Olbrzymie opady śniegu dały się we znaki kolejarzom oraz podróżnym. Najgorsza sytuacja jest w tej chwili na magistrali węglowej łączącej Śląsk z Wybrzeżem, między Katowicami, a Zduńską Wolą. W całym kraju w drodze utknęło w sumie około dziesięciu składów. Kilkadziesiąt innych ma kilkugodzinne opóźnienia.

Śnieg kompletnie sparaliżował kilka tras kolejowych. Najgorsza sytuacja panuje na tzw. magistrali węglowej. To jest linia, która biegnie ze Śląska na północ kraju. Według Krzysztofa Łańcuckiego z Polskich Linii Kolejowych, między Częstochową, a Zduńską Wolą stoi w zaspach pięć pociągów dalekobieżnych: "Tam była bardzo intensywna burza śnieżna w nocy i niestety te pociągi tam utknęły. Trwa akcja odśnieżna. Pociągi w ciągu godziny powinny ruszyć w dalszą drogę. Niestety, będą miały opóźnienia rzędu sześciu, siedmiu godzin" - powiedział Łańcucki. Te pociągi to m.in. połączenia Katowice-Łeba, Olsztyn-Zakopane, czy Zakopane-Łeba. Bardzo trudna sytuacja panuje też na Dolnym Śląsku - pracuje tam wprawdzie osiem kolejowych pługów, jednak cztery odcinki są nieprzejezdne: Jelenia Góra – Szklarska Poręba Górna, Kłodzko – Kudowa Zdrój, Chojnów – Rokitki i Niegosławice – Głogów. Koło Szklarskiej Poręby stoją w polach pociągi.
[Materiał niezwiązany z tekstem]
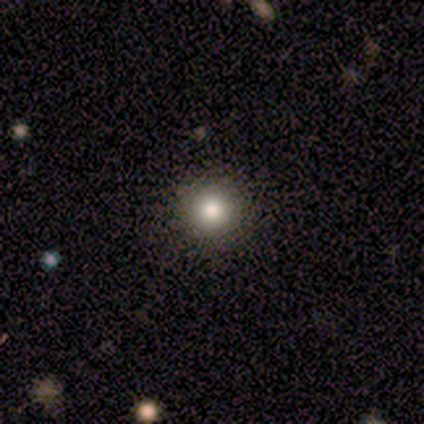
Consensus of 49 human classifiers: smooth-or-featured: smooth: 84% | featured or disk: 12% | star or artifact: 4%
  how-rounded: round: 98% | in between: 2% | cigar-shaped: 0%
  merging: none: 98% | minor disturbance: 2% | major disturbance: 0% | merger: 0%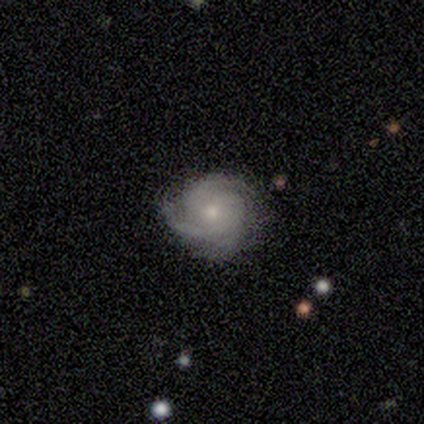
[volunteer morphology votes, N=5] This appears to be a featured or disk galaxy (80%) with no bar (75%), 2 (50%) tight (100%) spiral arms (100%) and a small central bulge (75%). Merging: none (80%).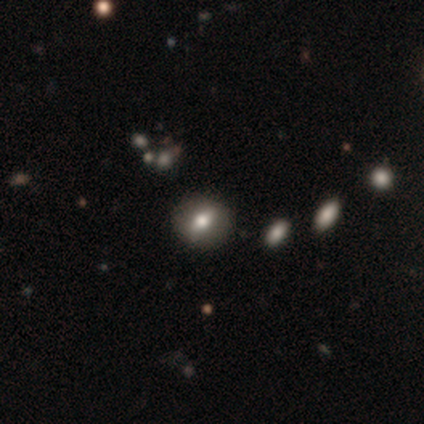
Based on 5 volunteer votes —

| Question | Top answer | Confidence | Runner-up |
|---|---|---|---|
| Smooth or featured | smooth | 60% | featured or disk (40%) |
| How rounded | in between | 67% | round (33%) |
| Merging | none | 100% | — |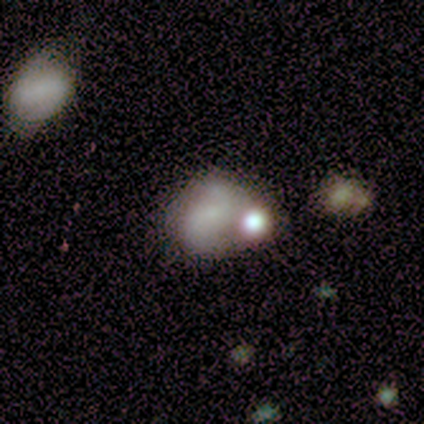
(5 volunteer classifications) A featured or disk galaxy (60%) with no bar (67%), 2 (100%) loose (67%) spiral arms (100%) and a moderate central bulge (67%).

Vote fractions:
- Smooth or featured? featured or disk: 60% / smooth: 40% / star or artifact: 0%
- Edge-on disk? no: 100% / yes: 0%
- Bar? no: 67% / weak: 33% / strong: 0%
- Spiral arms? yes: 100% / no: 0%
- Spiral winding? loose: 67% / medium: 33% / tight: 0%
- Spiral arm count? 2: 100% / 1: 0% / 3: 0% / 4: 0% / more than 4: 0% / can't tell: 0%
- Bulge size? moderate: 67% / none: 33% / dominant: 0% / large: 0% / small: 0%
- Merging? merger: 60% / none: 40% / minor disturbance: 0% / major disturbance: 0%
Prawdziwe oblężenie przeżywa punkt informacyjny częstochowskiego dworca, na którym był nasz reporter Tomasz Maszczyk. Posłuchaj:

Sytuacja zmienia się z minuty na minutę. Kolejarzom udało się już uwolnić z zasp część składów. Tak się stało na trasie Warszawa - Gdańsk - tam naprawiono trakcję elektryczną. Między Malborkiem i Tczewem stało z powodu jej awarii kilka unieruchomionych pociągów. Nie wszędzie jednak pociągom udało się ruszyć. RMF rozmawiał z pasażerką jednego ze składów, który stoi około 70 kilometrów od Częstochowy. Posłuchaj.

Śnieg wciąż pada, ale najważniejsze polskie trasy kolejowe czyli połączenia Warszawy z Krakowem, Poznaniem, czy Trójmiastem są przejezdne.